[Data supplied Boundary: Start]
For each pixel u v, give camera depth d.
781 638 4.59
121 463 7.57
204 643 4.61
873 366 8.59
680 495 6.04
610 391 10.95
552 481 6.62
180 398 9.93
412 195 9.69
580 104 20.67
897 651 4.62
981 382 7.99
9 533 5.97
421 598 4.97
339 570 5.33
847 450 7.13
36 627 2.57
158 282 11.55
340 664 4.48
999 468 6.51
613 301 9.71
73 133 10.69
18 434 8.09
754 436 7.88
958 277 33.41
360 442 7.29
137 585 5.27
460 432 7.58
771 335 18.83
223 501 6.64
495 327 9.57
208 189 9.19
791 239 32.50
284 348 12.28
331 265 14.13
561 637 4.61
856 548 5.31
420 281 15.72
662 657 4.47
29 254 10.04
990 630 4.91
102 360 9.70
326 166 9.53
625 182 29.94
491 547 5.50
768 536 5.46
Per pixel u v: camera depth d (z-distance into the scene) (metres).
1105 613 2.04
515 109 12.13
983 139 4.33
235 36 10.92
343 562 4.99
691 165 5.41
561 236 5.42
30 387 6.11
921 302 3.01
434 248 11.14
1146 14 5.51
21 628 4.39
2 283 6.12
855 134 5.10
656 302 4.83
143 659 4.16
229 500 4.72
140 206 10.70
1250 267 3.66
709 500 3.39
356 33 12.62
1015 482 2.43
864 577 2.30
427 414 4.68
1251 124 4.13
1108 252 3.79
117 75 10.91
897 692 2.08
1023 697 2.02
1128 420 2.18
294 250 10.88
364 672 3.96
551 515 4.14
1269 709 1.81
[Data supplied Boundary: End]
Problem description:
Take the stretch of lines above from the one containing "983 139 4.33" through the one containing "427 414 4.68" and repeat it exactly, adding no other line.

Output of the exercise:
983 139 4.33
235 36 10.92
343 562 4.99
691 165 5.41
561 236 5.42
30 387 6.11
921 302 3.01
434 248 11.14
1146 14 5.51
21 628 4.39
2 283 6.12
855 134 5.10
656 302 4.83
143 659 4.16
229 500 4.72
140 206 10.70
1250 267 3.66
709 500 3.39
356 33 12.62
1015 482 2.43
864 577 2.30
427 414 4.68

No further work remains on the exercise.